Am 21. April 2026 feierte das Willms-Gymnasium in Delmenhorst ein ganz besonderes Ereignis: Sein 125-jähriges Bestehen! Ein Festakt voller Emotionen und Erinnerungen, der sowohl die Vergangenheit als auch die Gegenwart der Bildungseinrichtung in den Mittelpunkt stellte. Schulleiter Stefan Nolting ließ es sich nicht nehmen, den besonderen „Willms-Geist“ zu betonen, der die Schule seit ihrer Gründung im Jahr 1901 prägt. Mit einem feierlichen Rahmen und vielen Gästen wurde die Reise der Schule gewürdigt, die ursprünglich im Dezember 1899 auf den Weg gebracht wurde.
Oberbürgermeisterin Petra Gerlach ließ sich nicht lumpen und würdigte die herausragende Rolle des Willms-Gymnasiums in der mathematisch-naturwissenschaftlichen Bildung sowie in sozialen Projekten und der Begabtenförderung. Sie überreichte einen Scheck über 625 Euro als Jubiläumsgeschenk und hob besonders das Engagement der Schule in sozialen Projekten, vor allem in Namibia, hervor. Die Schüler des Gymnasiums präsentierten stolz eine Zeitkapsel, die bis Ende des Jahres mit Erinnerungen gefüllt werden soll und in 125 Jahren geöffnet wird. Diese Kapsel enthält Briefe, eine Chronik, das Willms-Logo und persönliche Beigaben der Redner.
Auf den Spuren der Geschichte
Die Wurzeln des Willms-Gymnasiums reichen bis ins Jahr 1901 zurück, als es als Knabenschule gegründet wurde. Am 22. April, nur fünf Tage nach dem offiziellen Schulbeginn, fand die feierliche Eröffnung statt. Der Koppelfußweg, an dem die Schule errichtet wurde, wurde zu Ehren des verstorbenen Bürgermeisters Otto Willms in „Willmsstraße“ umbenannt.

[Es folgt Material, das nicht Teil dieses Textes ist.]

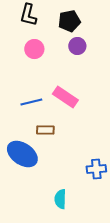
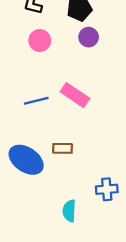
brown rectangle: (45, 130) -> (62, 148), moved
blue cross: (96, 169) -> (107, 189), moved

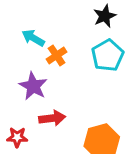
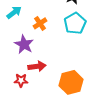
cyan arrow: (33, 38) -> (14, 12), moved, turned 112
red star: (17, 137) -> (21, 80), moved

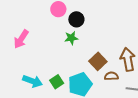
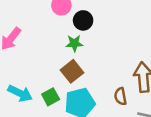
brown square: (98, 61) -> (72, 71), moved
brown semicircle: (111, 76) -> (120, 96), turned -104

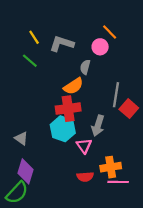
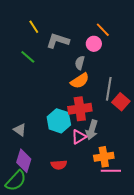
yellow line: (34, 37) -> (34, 27), moved
orange semicircle: (73, 86) -> (80, 81), moved
red cross: (68, 109) -> (80, 109), moved
gray arrow: (98, 126) -> (92, 130), moved
pink triangle: (84, 146) -> (79, 137), turned 35
red semicircle: (85, 177) -> (59, 165), moved

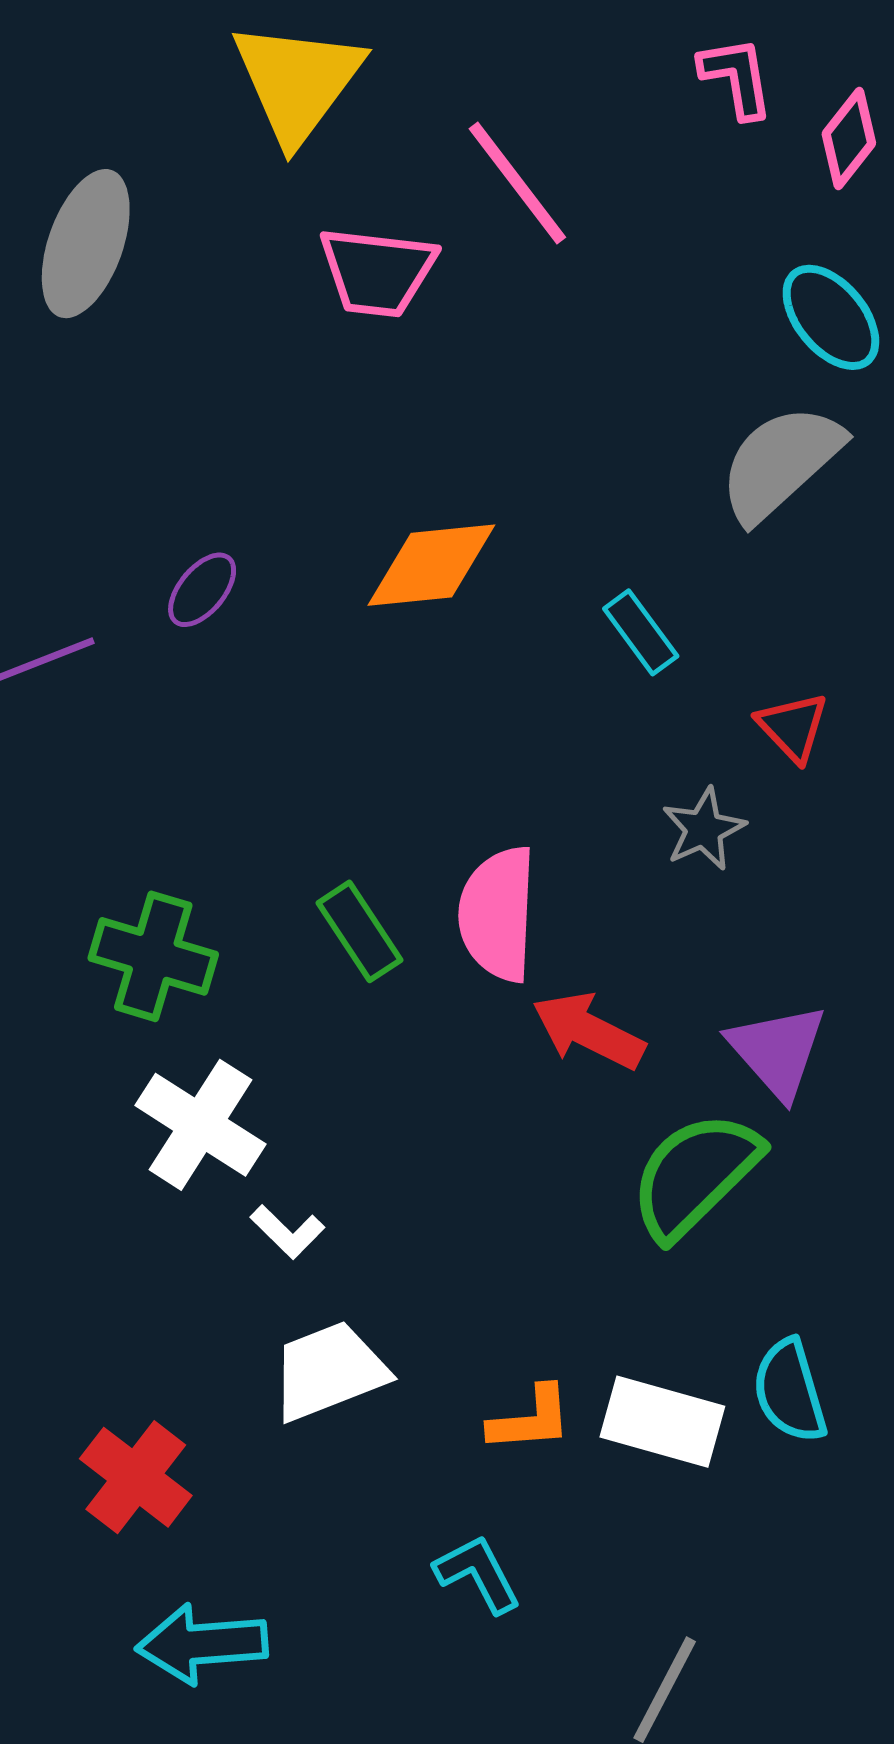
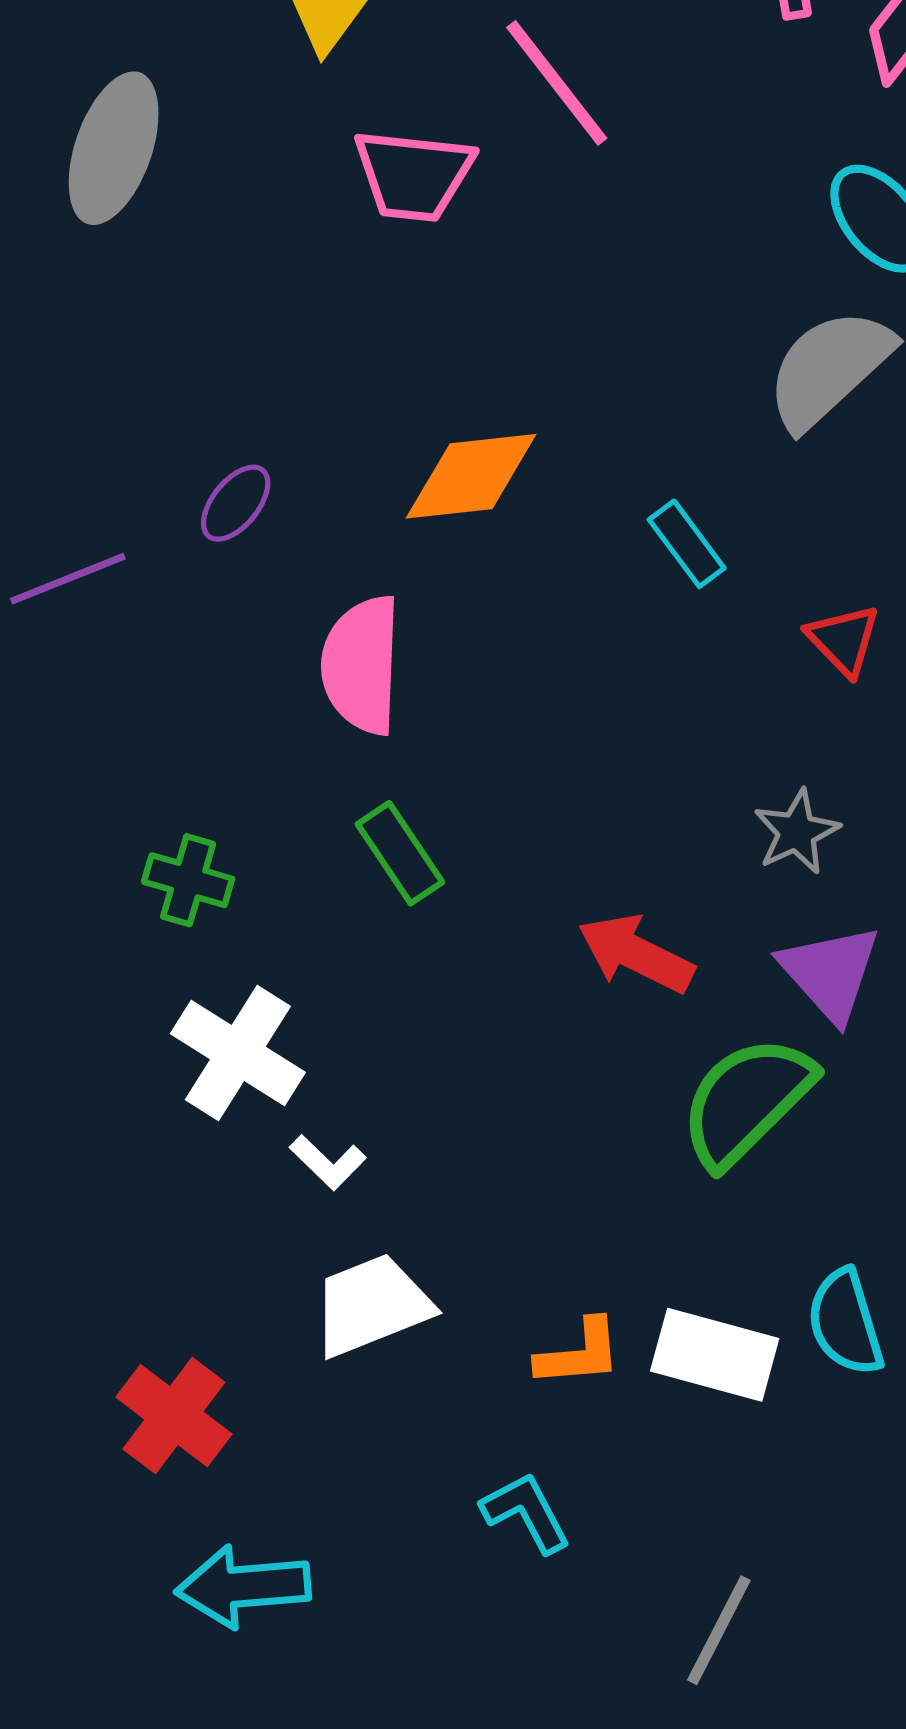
gray star: (704, 829) -> (797, 832), moved
pink semicircle: (498, 914) -> (361, 665), moved
green cross: (153, 956) -> (188, 880), size x0.7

Bereits im Jahr 1905 wurde das Gebäude aufgestockt, und weitere Erweiterungen folgten, darunter der Bau einer eigenen Turnhalle im Jahr 1908. Trotz der Herausforderungen, wie der Zerstörung des Schulgebäudes während des Zweiten Weltkriegs, blieb die Schule stets ein Ort des Lernens und der Entwicklung.
Die Umbenennung in Gymnasium an der Willmsstraße erfolgte 1956, und die Schule etablierte sich fortan als ein Ort der mathematisch-naturwissenschaftlichen Bildung. Heike Roy vom Regionalen Landesamt für Schule und Bildung bezeichnete das Willms-Gymnasium als „digitalen Leuchtturm“, was die Schule besonders stolz macht. Im Laufe der Jahre hat das Gymnasium nicht nur seine akademischen Standards hochgehalten, sondern auch großen Wert auf die persönliche Entwicklung seiner Schüler gelegt. Diese Gedanken wurden auch in der Abschlussrede von Schülervertretern Seniz Tiryaki und Gabriel Zaiton aufgegriffen.

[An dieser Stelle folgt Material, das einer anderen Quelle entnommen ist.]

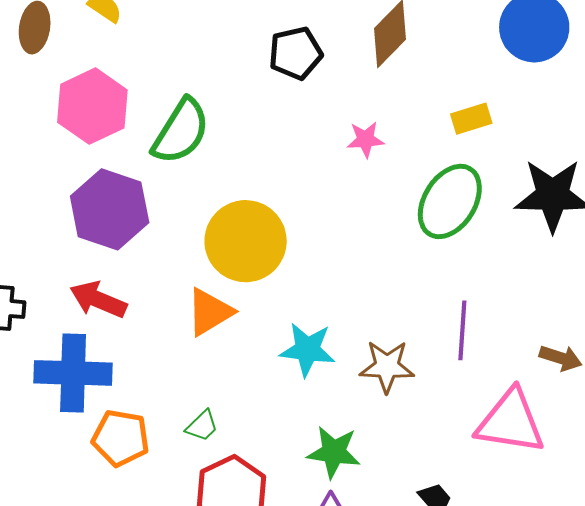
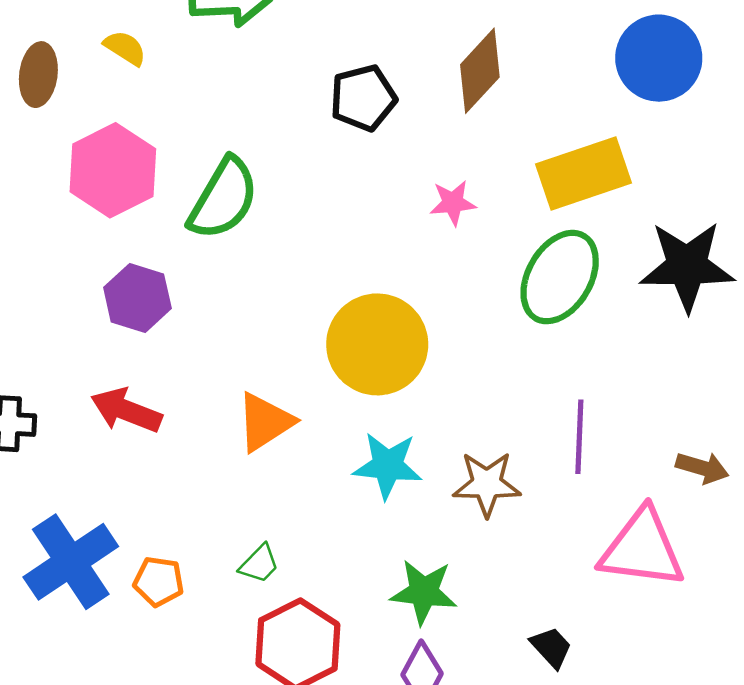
yellow rectangle: (471, 119) -> (584, 173), size x1.8
purple hexagon: (110, 209) -> (137, 298), size x0.7
yellow circle: (246, 241) -> (377, 344), moved
blue cross: (73, 373) -> (71, 562), moved, turned -34
orange pentagon: (121, 438) -> (159, 581), size x0.7

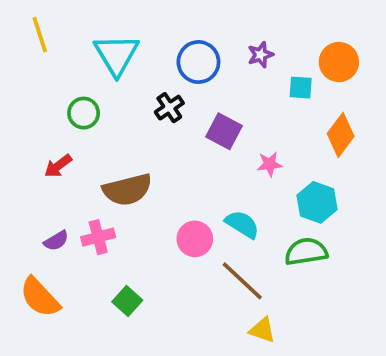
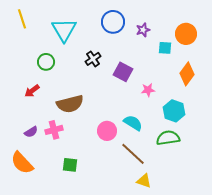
blue circle: (198, 62) -> (113, 22), moved
green square: (127, 301) -> (70, 165), turned -35

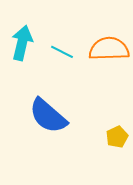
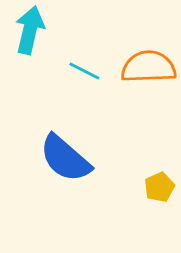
cyan arrow: (22, 43) -> (30, 30), moved

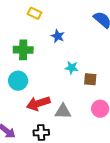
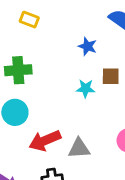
blue star: (58, 36) -> (87, 46), moved
brown square: (90, 79) -> (111, 76), moved

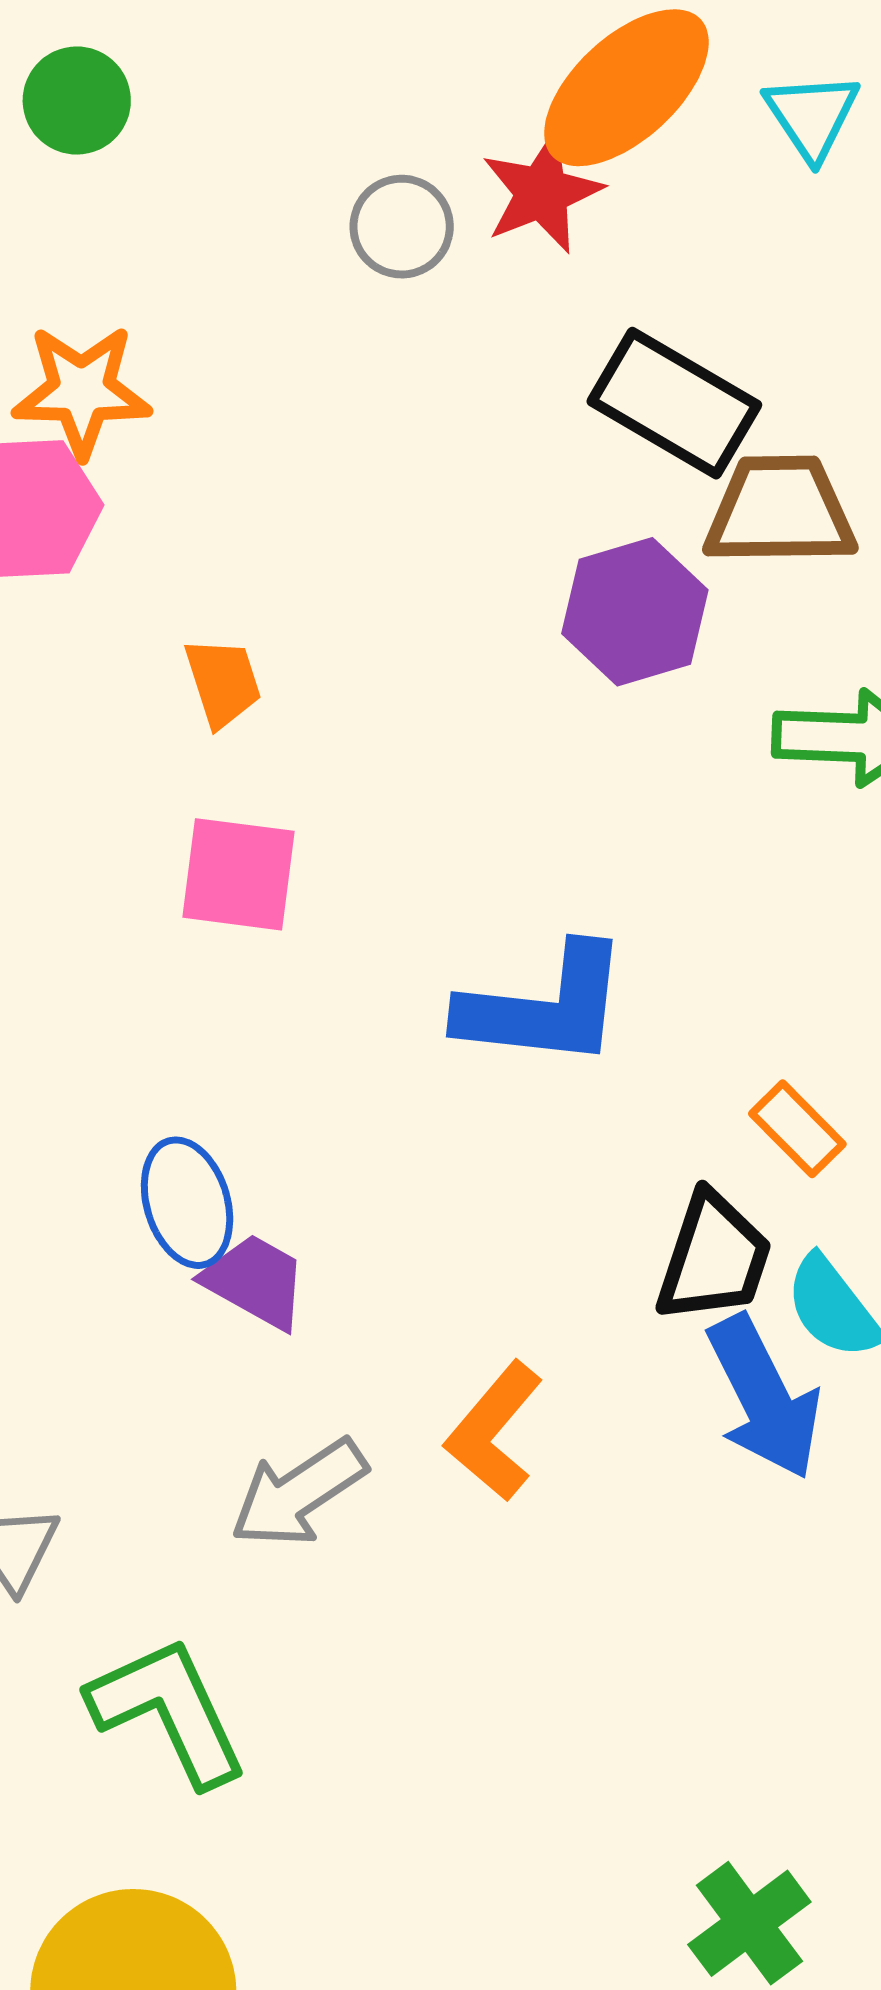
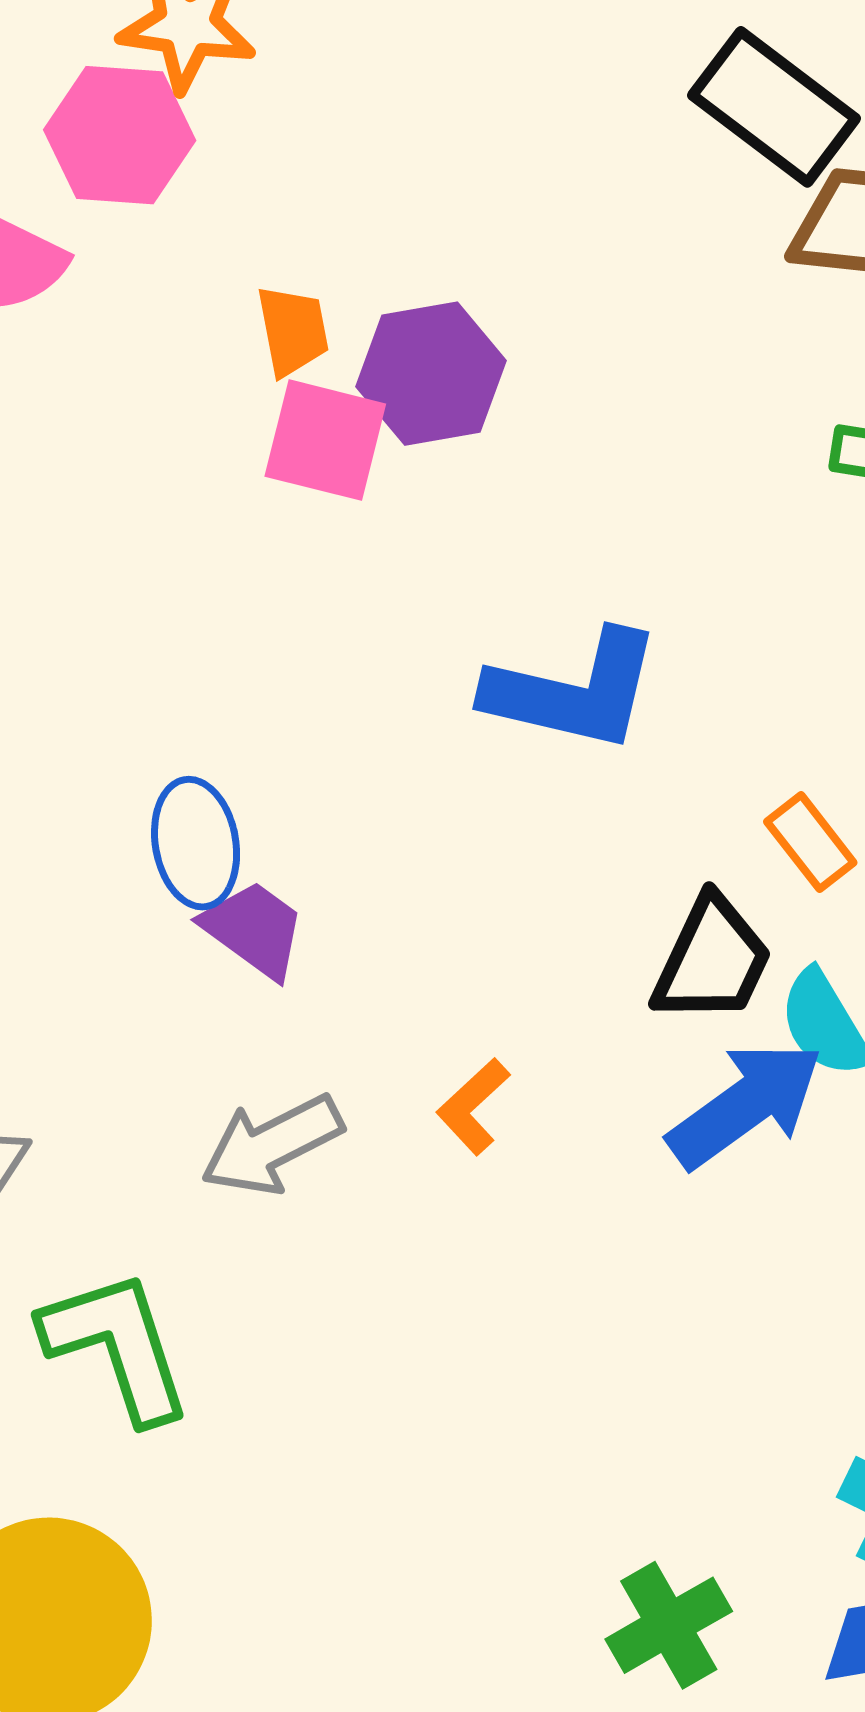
purple hexagon: (635, 612) -> (431, 374), moved
pink square: (238, 874) -> (325, 440), moved
blue arrow: (764, 1397) -> (745, 1105), turned -106
orange L-shape: (494, 1431) -> (473, 1106), size x0.7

Gemeinschaft und Engagement
Die Rolle der Eltern in der Schulgemeinschaft wurde von Meike Eberle, der Schulelternratsvorsitzenden, hervorgehoben. Ihr Engagement und die enge Zusammenarbeit zwischen Eltern und Lehrern sind entscheidend für die positive Entwicklung der Schüler. Das Willms-Gymnasium hat sich nicht nur als Bildungsstätte, sondern auch als Gemeinschaftsraum etabliert, in dem Werte wie Respekt, Toleranz und Hilfsbereitschaft gefördert werden.
Insgesamt spiegelt das Jubiläum des Willms-Gymnasiums nicht nur die Erfolge der letzten 125 Jahre wider, sondern blickt auch optimistisch in die Zukunft. Mit einem starken Fundament und einem klaren Fokus auf Innovation und soziale Verantwortung wird die Schule auch in den kommenden Jahrzehnten eine bedeutende Rolle in der Bildungslandschaft Delmenhorsts spielen.